DO THIS
Copy the NGINX load balancing article below word for word, in full.

DOCUMENT PASSAGE

■ ■ ■

Load Balancing with NGINX and NGINX Plus, Part 2

In Load Balancing with NGINX and NGINX Plus, Part 1, we set up a simple HTTP proxy to load balance traffic across several web servers. In this article, we’ll look at additional features, some of them available in NGINX Plus: performance optimization with keepalives, health checks, session persistence, redirects, and content rewriting.

For more background, you can also check out the HTTP load balancing instructions at nginx.org.

Editor – NGINX Plus Release 5 and later can also load balance TCP-based applications. TCP load balancing was significantly extended in Release 6 by the addition of health checks, dynamic reconfiguration, SSL termination, and more. In NGINX Plus Release 7 and later, the TCP load balancer has full feature parity with the HTTP load balancer. Support for UDP load balancing was introduced in Release 9.

You configure TCP and UDP load balancing in the stream context instead of the http context. The available directives and parameters differ somewhat because of inherent differences between HTTP and TCP/UDP; for details, see the documentation for the HTTP and TCP Upstream modules.

A Quick Review

To review, this is the configuration we built in the previous article:

server {
listen 80;

location / {
proxy_pass http://backend;

# Rewrite the 'Host' header to the value in the client request,
    # or primary server name
    proxy_set_header Host $host;

# Alternatively, put the value in the config:
# proxy_set_header Host www.example.com;
}
}

upstream backend {
zone backend 64k; # Use NGINX Plus' shared memory
least_conn;

server webserver1 weight=1;
server webserver2 weight=4;
}

In this article, we’ll look at a few simple ways to configure NGINX and NGINX Plus that improve the effectiveness of load balancing.

■ ■ ■

MATERIAL SHOWN

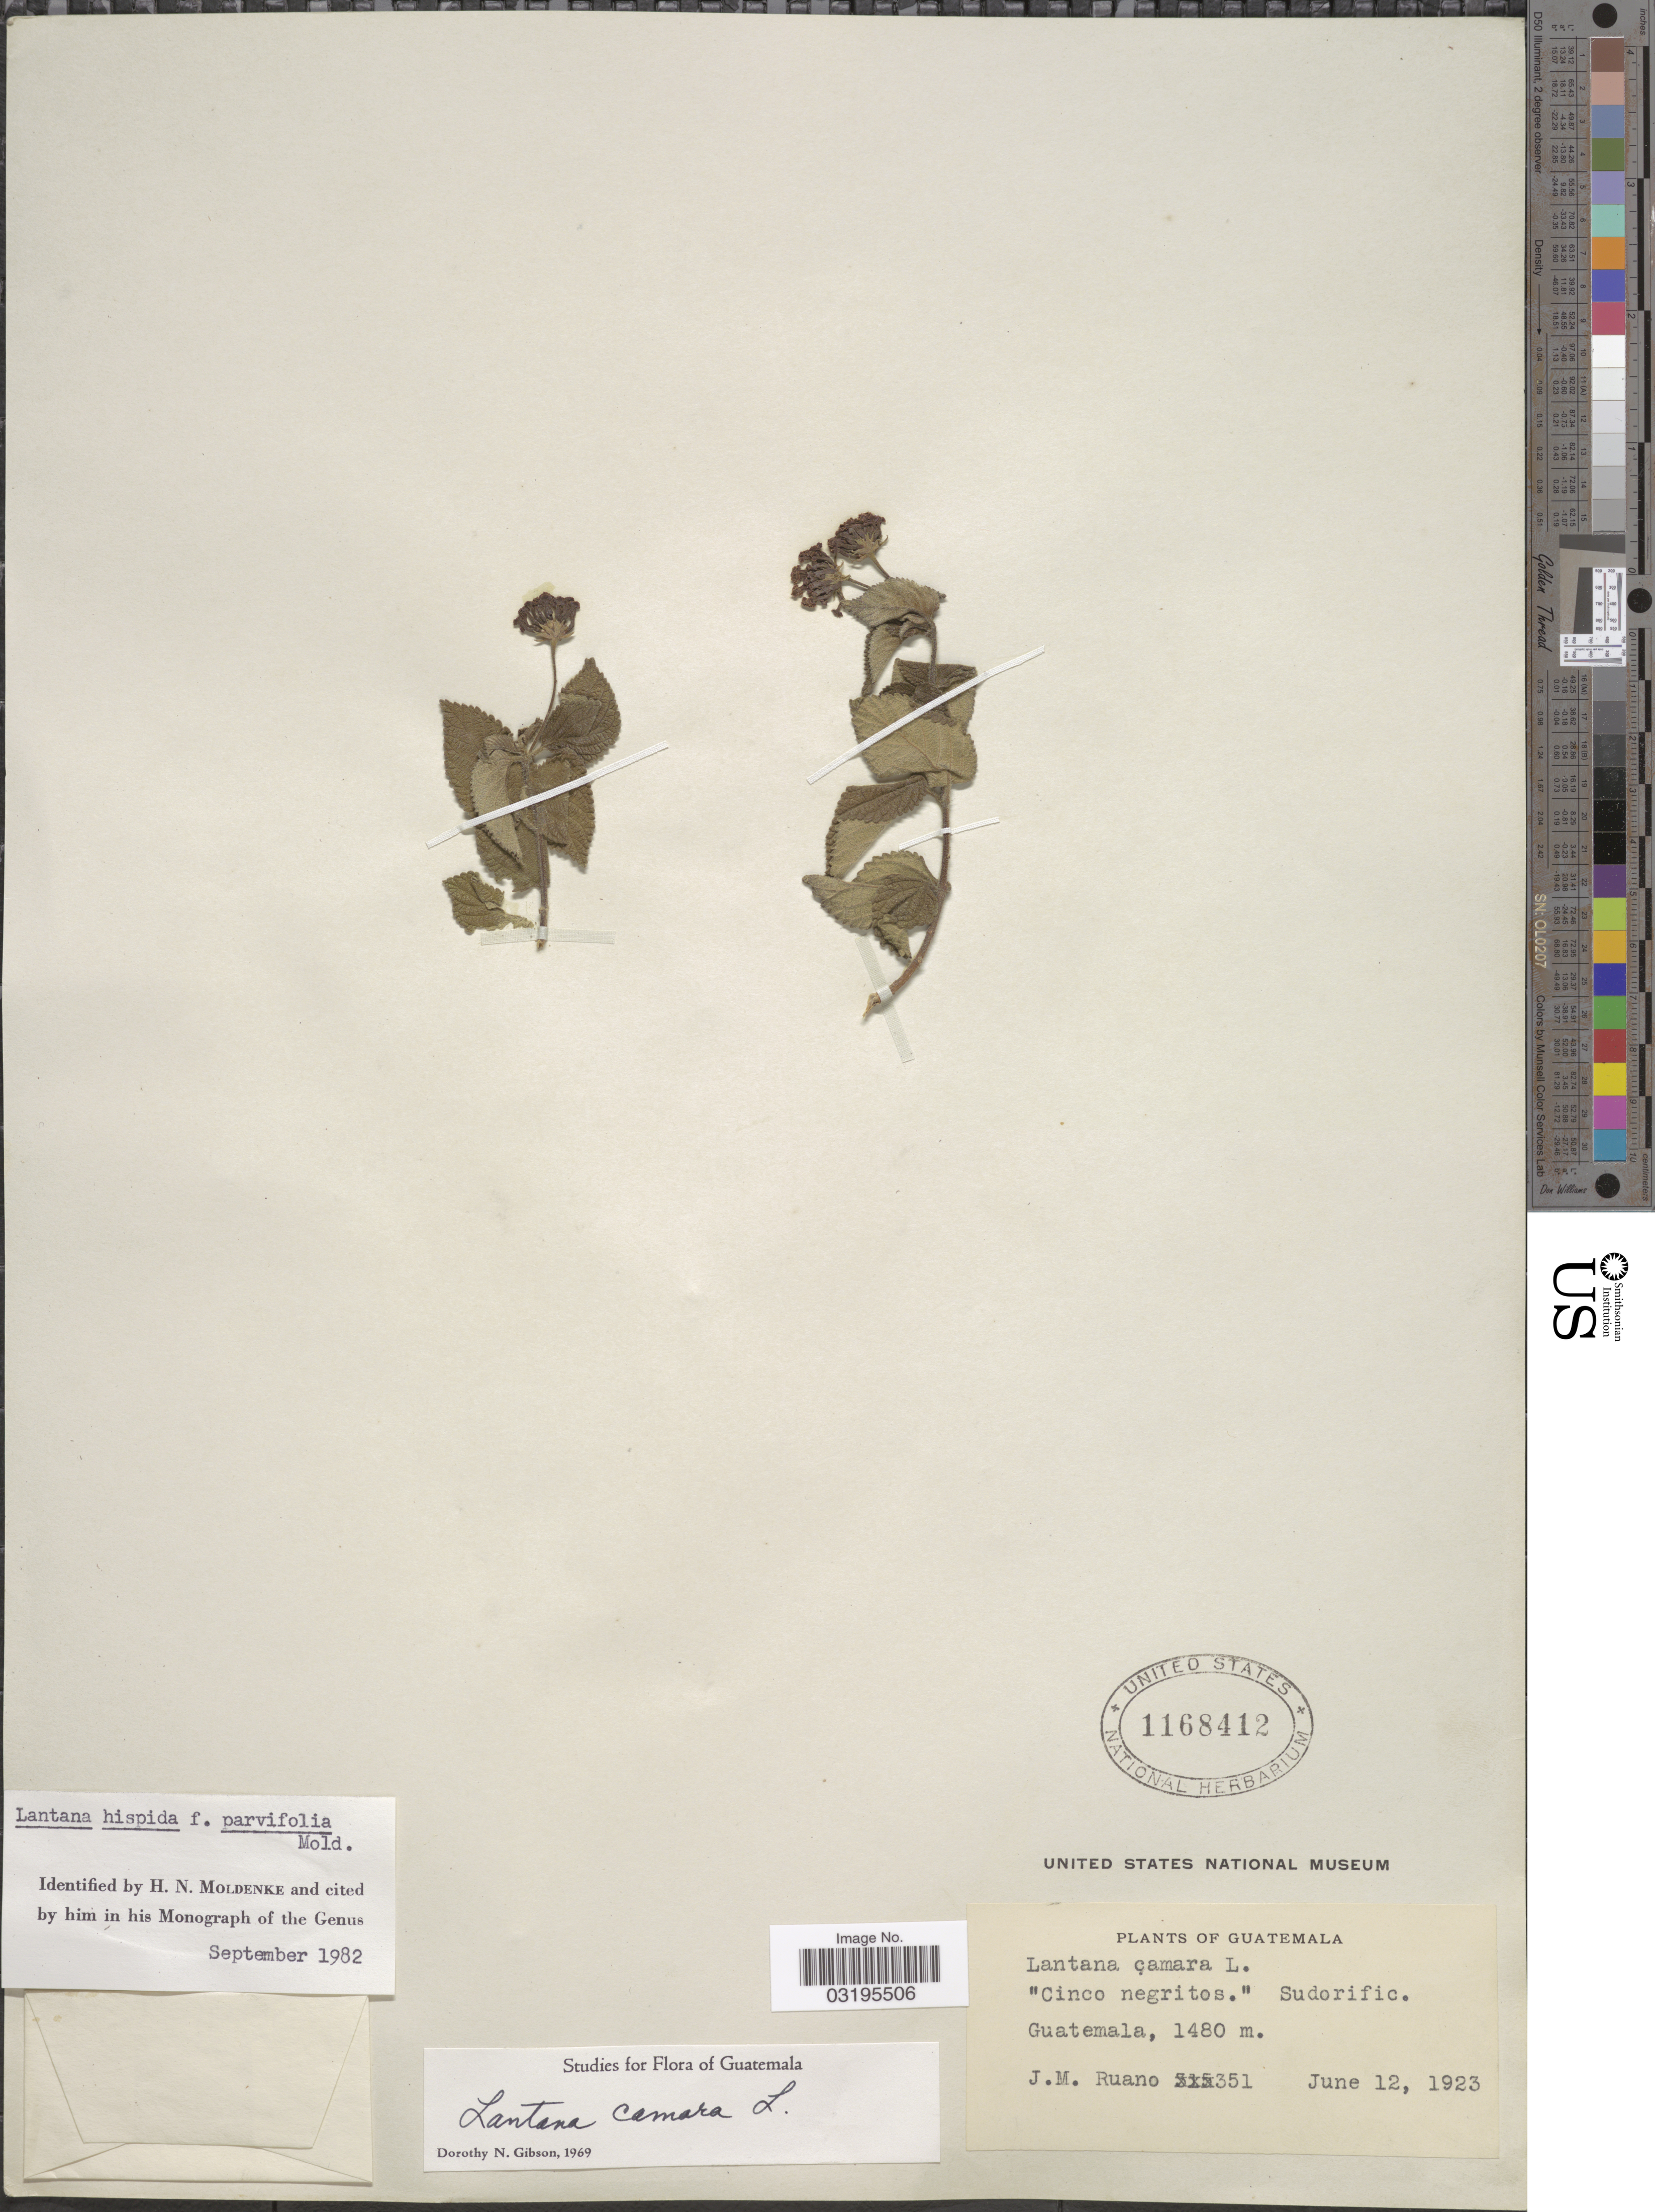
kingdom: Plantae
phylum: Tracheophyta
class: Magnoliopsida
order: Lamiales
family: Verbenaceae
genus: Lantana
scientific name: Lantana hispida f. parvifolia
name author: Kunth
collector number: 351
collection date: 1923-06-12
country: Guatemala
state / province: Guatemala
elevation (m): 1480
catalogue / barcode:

■ ■ ■

ANSWER TO THIS PROBLEM
Load Balancing with NGINX and NGINX Plus, Part 2

In Load Balancing with NGINX and NGINX Plus, Part 1, we set up a simple HTTP proxy to load balance traffic across several web servers. In this article, we’ll look at additional features, some of them available in NGINX Plus: performance optimization with keepalives, health checks, session persistence, redirects, and content rewriting.

For more background, you can also check out the HTTP load balancing instructions at nginx.org.

Editor – NGINX Plus Release 5 and later can also load balance TCP-based applications. TCP load balancing was significantly extended in Release 6 by the addition of health checks, dynamic reconfiguration, SSL termination, and more. In NGINX Plus Release 7 and later, the TCP load balancer has full feature parity with the HTTP load balancer. Support for UDP load balancing was introduced in Release 9.

You configure TCP and UDP load balancing in the stream context instead of the http context. The available directives and parameters differ somewhat because of inherent differences between HTTP and TCP/UDP; for details, see the documentation for the HTTP and TCP Upstream modules.

A Quick Review

To review, this is the configuration we built in the previous article:

server {
listen 80;

location / {
proxy_pass http://backend;

# Rewrite the 'Host' header to the value in the client request,
    # or primary server name
    proxy_set_header Host $host;

# Alternatively, put the value in the config:
# proxy_set_header Host www.example.com;
}
}

upstream backend {
zone backend 64k; # Use NGINX Plus' shared memory
least_conn;

server webserver1 weight=1;
server webserver2 weight=4;
}

In this article, we’ll look at a few simple ways to configure NGINX and NGINX Plus that improve the effectiveness of load balancing.